|Tip 1: Use a homemade dolly|
|Tip 2: Put together a budget-friendly light kit|
|Tip 3: Stay focused|
Tip 1: Use a homemade dolly
Some of the smoothest, most cinematic moves you'll see are dolly shots, where the director mounts a camera on a wheeled tripod and moves it toward or away from a stationary subject.
How can you do it? Simple:
- Fake a dolly with a skateboard or a baby carriage (minus the baby, of course).
- How about a rolling office chair? You'd need a dolly driver to maneuver for you, but with a couple of rehearsals, you could get an interesting new shot.
Tip 2: Put together a budget-friendly light kit
Camera-mounted lights, though easy to find and relatively inexpensive, may not be the best answer to your indoor lighting problems. You--and your subjects--will be happier with multiple light sources spread around the scene. Try these tips.

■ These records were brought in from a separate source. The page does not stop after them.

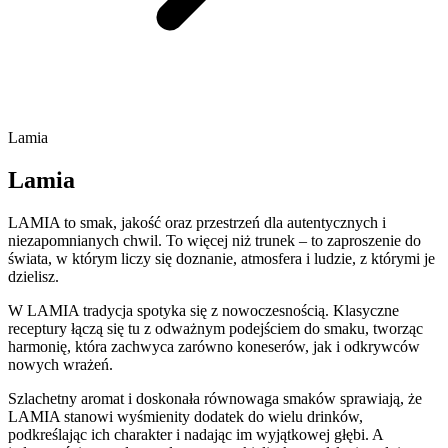
Lamia
Lamia
LAMIA to smak, jakość oraz przestrzeń dla autentycznych i
niezapomnianych chwil. To więcej niż trunek – to zaproszenie do
świata, w którym liczy się doznanie, atmosfera i ludzie, z którymi je
dzielisz.
W LAMIA tradycja spotyka się z nowoczesnością. Klasyczne
receptury łączą się tu z odważnym podejściem do smaku, tworząc
harmonię, która zachwyca zarówno koneserów, jak i odkrywców
nowych wrażeń.
Szlachetny aromat i doskonała równowaga smaków sprawiają, że
LAMIA stanowi wyśmienity dodatek do wielu drinków,
podkreślając ich charakter i nadając im wyjątkowej głębi. A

- Turn on a few more lamps.
- Replace some of the low-wattage bulbs in the room with some 75- or 100-watt ones.
- Bring in a desk light and position it close to the action.
Do whatever it takes to bring the overall light level of the room up to a decent range.
Tip 3: Stay focused
Relax, find something interesting, and enjoy your subjects. You can always cut it short in the editing.
- Don't cut off the action too soon.
- Let the actions develop and play themselves out.
- Avoid changing your angle constantly as if you were a dog hunting for treats.